If a query uses (A, C) the C part is ignored because B is missing.
Range conditions stop the index usage for subsequent columns.
Common Indexing Tips
Apply the left‑most prefix rule; stop at the first range condition.
Equality and IN conditions can be reordered; MySQL will reorder them to match the index.
Choose columns with high selectivity (distinct values / total rows) for indexes.
Avoid functions on indexed columns (e.g., FROM_UNIXTIME(create_time)) because they prevent index usage.
Prefer extending existing indexes over creating new ones when possible.
MySQL Configuration Optimization
Key Server Variables
innodb_buffer_pool_size: Size of the InnoDB buffer pool; larger values keep more data/indexes in memory. innodb_log_file_size: Size of the redo log; larger values improve write performance but affect crash recovery time. max_connections: Increase if you see “Too many connections” errors, but beware of resource exhaustion. innodb_file_per_table: Store each table's data and indexes in its own .ibd file (default ON in MySQL 5.6+). innodb_flush_log_at_trx_commit: Set to 2 for faster writes when durability can be relaxed. innodb_flush_method: Use O_DIRECT on systems with RAID controllers that have battery‑backed cache. query_cache_size: Usually set to 0 because the query cache can become a bottleneck. log_bin: Enable binary logging for replication or point‑in‑time recovery.
SQL Tuning Workflow
Confirm the query is slow (use SQL_NO_CACHE to avoid cache effects).
Identify the table with the smallest result set and start filtering there.

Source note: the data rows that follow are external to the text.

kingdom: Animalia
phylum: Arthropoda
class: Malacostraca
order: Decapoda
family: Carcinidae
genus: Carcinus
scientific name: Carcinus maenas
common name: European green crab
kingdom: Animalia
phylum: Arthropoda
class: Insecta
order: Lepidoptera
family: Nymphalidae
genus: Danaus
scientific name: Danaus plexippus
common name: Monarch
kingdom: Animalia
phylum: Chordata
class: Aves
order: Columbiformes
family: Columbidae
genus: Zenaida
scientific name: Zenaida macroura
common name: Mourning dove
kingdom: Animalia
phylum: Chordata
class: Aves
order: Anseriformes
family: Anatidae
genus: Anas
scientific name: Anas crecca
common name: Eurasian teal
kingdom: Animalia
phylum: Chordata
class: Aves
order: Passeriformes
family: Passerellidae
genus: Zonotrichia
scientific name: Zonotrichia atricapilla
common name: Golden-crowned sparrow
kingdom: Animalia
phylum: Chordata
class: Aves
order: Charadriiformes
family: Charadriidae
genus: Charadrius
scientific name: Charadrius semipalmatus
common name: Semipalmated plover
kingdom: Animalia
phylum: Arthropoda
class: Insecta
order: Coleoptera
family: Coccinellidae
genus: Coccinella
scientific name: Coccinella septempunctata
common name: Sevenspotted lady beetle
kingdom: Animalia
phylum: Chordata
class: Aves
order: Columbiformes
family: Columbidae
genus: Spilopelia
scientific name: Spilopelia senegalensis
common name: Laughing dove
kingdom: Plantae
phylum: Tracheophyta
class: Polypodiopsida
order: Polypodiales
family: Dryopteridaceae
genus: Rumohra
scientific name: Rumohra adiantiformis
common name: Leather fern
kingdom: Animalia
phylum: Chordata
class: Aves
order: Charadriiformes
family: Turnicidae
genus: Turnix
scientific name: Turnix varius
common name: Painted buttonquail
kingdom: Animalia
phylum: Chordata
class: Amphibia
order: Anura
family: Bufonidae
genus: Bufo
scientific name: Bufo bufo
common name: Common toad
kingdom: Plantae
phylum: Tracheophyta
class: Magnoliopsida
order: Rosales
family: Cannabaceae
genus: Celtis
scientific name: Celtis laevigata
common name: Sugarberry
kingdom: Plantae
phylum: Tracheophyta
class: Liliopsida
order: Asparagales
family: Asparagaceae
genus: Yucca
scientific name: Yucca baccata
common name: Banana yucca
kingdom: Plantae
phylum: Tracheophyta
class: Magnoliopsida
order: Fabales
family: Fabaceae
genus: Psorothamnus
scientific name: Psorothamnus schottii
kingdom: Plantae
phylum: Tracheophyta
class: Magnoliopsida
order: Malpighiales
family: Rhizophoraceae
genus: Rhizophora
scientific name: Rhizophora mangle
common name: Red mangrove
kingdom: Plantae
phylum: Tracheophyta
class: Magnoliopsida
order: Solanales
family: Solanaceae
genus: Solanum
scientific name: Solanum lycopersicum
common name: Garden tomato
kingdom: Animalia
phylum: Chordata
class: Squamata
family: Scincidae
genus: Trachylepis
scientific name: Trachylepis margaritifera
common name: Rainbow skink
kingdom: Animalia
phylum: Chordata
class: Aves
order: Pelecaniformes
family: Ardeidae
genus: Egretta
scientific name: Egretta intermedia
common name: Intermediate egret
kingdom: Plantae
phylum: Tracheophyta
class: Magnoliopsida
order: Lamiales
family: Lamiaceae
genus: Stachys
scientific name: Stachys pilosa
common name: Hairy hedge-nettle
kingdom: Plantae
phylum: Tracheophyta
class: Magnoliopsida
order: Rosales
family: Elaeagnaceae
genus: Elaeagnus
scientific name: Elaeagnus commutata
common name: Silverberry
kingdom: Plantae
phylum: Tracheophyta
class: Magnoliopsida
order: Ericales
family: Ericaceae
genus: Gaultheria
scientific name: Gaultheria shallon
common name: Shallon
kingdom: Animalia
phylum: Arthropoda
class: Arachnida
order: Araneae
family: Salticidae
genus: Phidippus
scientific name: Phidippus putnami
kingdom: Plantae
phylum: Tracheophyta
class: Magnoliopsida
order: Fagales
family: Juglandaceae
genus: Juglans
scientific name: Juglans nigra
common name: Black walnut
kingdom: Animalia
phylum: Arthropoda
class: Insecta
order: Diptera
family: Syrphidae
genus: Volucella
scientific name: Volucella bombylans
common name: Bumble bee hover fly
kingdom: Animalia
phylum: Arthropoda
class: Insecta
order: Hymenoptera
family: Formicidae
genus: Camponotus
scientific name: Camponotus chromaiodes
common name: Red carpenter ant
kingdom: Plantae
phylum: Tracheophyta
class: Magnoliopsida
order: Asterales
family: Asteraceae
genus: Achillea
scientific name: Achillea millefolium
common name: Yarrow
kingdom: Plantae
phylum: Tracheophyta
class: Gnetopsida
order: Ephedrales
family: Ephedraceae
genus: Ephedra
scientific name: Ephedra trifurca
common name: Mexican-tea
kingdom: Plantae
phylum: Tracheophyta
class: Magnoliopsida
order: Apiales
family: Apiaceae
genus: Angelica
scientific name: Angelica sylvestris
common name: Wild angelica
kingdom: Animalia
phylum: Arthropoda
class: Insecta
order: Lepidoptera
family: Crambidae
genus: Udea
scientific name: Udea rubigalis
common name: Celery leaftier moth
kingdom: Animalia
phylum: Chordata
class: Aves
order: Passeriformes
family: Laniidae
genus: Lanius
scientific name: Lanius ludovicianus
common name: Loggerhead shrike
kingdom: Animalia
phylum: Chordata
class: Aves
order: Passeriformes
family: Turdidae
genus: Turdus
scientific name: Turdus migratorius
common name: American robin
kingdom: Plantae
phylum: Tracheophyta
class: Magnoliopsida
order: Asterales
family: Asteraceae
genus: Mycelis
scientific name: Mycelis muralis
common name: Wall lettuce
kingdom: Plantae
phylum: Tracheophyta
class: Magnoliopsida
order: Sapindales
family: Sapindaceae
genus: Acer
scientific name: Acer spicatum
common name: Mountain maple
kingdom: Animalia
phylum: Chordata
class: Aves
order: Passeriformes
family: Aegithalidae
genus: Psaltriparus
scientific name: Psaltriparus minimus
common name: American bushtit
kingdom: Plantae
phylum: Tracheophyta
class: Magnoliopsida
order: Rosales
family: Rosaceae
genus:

Run EXPLAIN to view the execution plan and verify index usage.
Rewrite queries to use index‑friendly patterns (e.g., avoid != on indexed columns).
Consider adding or adjusting indexes based on the most frequent and costly queries.
Iterate: observe results, refine, and repeat.
mysql> explain select * from servers;
+----+-------------+---------+------+---------------+------+---------+------+------+-------+
| id | select_type | table | type | possible_keys | key | key_len | rows | Extra |
+----+-------------+---------+------+---------------+------+---------+------+------+-------+
| 1 | SIMPLE | servers | ALL | NULL | NULL | NULL | NULL | 1 |
+----+-------------+---------+------+---------------+------+---------+------+------+-------+
1 row in set (0.03 sec)Practical Example
Given a table circlemessage_idx_0 with a primary key (msg_id, to_id) and a secondary index (from_id, circle_id), the following query shows poor index usage because the condition msg_id >= ... forces a range scan on the primary key, ignoring the more selective to_id column.
mysql> explain select msg_id from circlemessage_idx_0
where to_id = 113487 and circle_id = 10019063
and msg_id >= 6273803462253938690
and from_id != 113487
order by msg_id asc limit 30;
+----+-------------+---------------------+-------+-------------------------+---------+---------+------+--------+-------------+
| id | select_type | table | type | possible_keys | key | key_len | rows | Extra |
+----+-------------+---------------------+-------+-------------------------+---------+---------+------+--------+-------------+
| 1 | SIMPLE | circlemessage_idx_0 | range | PRIMARY,idx_from_circle| PRIMARY | 16 | 349780| Using where |
+----+-------------+---------------------+-------+-------------------------+---------+---------+------+--------+-------------+
1 row in set (0.00 sec)Analysis shows that only the primary key is used, scanning ~350 k rows. To improve, create a composite index starting with to_id, e.g., (to_id, circle_id, msg_id), so the query can filter by to_id first and then apply the range on msg_id.
Summary
Understanding the underlying B+Tree structure and the left‑most prefix rule is essential for designing efficient MySQL indexes. Use narrow, high‑selectivity columns as the leading parts of composite indexes, prefer auto‑increment primary keys for InnoDB, and balance index count against write overhead.
Indexes are not always beneficial; add them judiciously.
Distinguish between primary (clustered) keys and secondary indexes.
Grasp index structure and query‑index interaction.
Apply configuration tweaks and SQL‑level tuning together for optimal performance.